Il film racconta, con piena adesione emotiva, il dolore, la solitudine, il rifiuto di una vita “normale” da parte di “Marcolino” (un ottimo Gianmarco Franchini), 23enne allo sbando, dopo la morte della madre. Accanto a lui c’è un padre (Luca Zingaretti) che, al contrario, sembra indicare nella routine di tutti i giorni – preparare i pasti, uscire di casa, fare il suo lavoro di tranviere – una soluzione ai problemi della vita.
In seguito all’insistenza paterna, il ragazzo decide, ad un certo punto, di mettersi alla prova e accetta di lavorare per una cooperativa legata all’ospedale pediatrico “Bambino Gesù” di Roma. In questa “casa” speciale, Marco incrocia, tra gli altri, lo sguardo impertinente di un bambino alla finestra, con il quale scatta un immediato riconoscimento e un rapporto di complicità.
Il recupero del “bambino melodioso morto (o creduto tale) dentro di sé”, per dirla con Genet, è il fulcro dell’opera e le scene più emozionanti sono proprio quelle che riguardano l’infanzia del protagonista o dei piccoli ospiti dell’Ospedale, rappresentata con delicatezza e tocco degni di Truffaut.

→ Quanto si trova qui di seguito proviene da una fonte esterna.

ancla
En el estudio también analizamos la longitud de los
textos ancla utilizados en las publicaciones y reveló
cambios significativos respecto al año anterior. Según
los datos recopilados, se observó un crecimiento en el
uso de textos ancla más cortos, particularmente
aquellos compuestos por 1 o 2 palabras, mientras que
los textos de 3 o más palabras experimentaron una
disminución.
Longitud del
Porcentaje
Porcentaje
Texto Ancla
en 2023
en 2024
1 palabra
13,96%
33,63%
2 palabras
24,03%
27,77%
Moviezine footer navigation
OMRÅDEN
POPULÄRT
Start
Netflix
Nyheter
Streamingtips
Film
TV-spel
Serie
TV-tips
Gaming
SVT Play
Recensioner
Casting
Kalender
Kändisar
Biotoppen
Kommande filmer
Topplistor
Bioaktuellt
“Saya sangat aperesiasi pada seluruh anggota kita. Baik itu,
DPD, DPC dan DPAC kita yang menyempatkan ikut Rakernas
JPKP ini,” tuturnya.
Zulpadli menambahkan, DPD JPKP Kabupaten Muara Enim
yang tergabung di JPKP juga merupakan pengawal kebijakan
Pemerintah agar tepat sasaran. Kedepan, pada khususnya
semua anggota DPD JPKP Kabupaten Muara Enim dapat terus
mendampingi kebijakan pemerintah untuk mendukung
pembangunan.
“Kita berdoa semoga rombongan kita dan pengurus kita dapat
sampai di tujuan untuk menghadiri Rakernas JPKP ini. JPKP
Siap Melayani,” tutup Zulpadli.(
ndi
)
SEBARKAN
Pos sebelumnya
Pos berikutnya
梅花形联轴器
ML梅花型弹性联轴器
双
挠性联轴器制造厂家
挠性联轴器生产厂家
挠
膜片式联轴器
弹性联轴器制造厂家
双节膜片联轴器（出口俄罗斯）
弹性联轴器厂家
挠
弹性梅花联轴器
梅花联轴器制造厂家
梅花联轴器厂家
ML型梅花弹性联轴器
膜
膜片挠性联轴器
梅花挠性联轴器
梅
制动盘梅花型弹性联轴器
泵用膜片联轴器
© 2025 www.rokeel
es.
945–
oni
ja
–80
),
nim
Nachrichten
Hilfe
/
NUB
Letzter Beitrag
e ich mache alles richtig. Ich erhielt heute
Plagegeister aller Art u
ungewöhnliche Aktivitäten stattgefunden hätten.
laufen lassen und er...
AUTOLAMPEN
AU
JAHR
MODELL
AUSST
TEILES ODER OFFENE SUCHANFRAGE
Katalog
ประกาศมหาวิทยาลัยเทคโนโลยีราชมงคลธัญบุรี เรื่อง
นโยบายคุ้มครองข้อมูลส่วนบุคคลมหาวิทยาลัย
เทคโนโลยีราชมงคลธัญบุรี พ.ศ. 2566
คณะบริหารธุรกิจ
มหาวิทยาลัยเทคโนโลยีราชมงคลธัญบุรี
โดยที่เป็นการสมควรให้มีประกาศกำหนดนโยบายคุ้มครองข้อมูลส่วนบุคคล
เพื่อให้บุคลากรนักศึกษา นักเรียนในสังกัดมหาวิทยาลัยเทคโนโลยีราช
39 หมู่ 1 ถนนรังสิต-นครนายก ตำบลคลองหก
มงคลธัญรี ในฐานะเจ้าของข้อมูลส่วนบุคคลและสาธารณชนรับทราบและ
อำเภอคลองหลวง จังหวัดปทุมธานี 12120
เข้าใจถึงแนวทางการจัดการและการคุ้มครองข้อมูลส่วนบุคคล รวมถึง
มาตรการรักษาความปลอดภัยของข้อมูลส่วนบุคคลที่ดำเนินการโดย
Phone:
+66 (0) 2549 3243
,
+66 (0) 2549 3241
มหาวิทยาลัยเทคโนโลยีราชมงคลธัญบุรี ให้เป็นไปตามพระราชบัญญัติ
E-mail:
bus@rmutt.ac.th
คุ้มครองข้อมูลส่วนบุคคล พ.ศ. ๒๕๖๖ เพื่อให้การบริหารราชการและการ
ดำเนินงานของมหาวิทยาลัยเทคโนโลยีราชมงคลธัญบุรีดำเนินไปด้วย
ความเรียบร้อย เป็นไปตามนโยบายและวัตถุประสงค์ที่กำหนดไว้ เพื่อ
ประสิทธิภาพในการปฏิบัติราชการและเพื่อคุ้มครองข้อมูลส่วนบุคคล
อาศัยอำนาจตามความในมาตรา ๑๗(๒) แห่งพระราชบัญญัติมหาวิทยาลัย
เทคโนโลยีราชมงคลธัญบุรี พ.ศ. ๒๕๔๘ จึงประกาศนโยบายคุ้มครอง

Anche il finale del film segue questa scia: Marco, al bar, assiste ad uno scambio di tenerezze tra una madre e un bambino e capisce che è da lì, dagli affetti perduti, che bisogna ripartire. Solo i legami, le passioni, gli inattesi squarci di poesia e bellezza permettono, nonostante l’arbitrio del destino, di provare a vivere e costruire qualcosa, imparando, pian piano a prendersi cura di sé e degli altri. In questo senso, il film sembra fare il paio con Nonostante di Valerio Mastandrea: lì è tutto evocato in maniera rarefatta e metafisica, qui tutto è esplicitato, talora in maniera fin troppo didascalica, ma il tema è esattamente lo stesso: la fatica di esistere e l’innamorarsi, di qualcosa o di qualcuno, come unico antidoto e sollievo.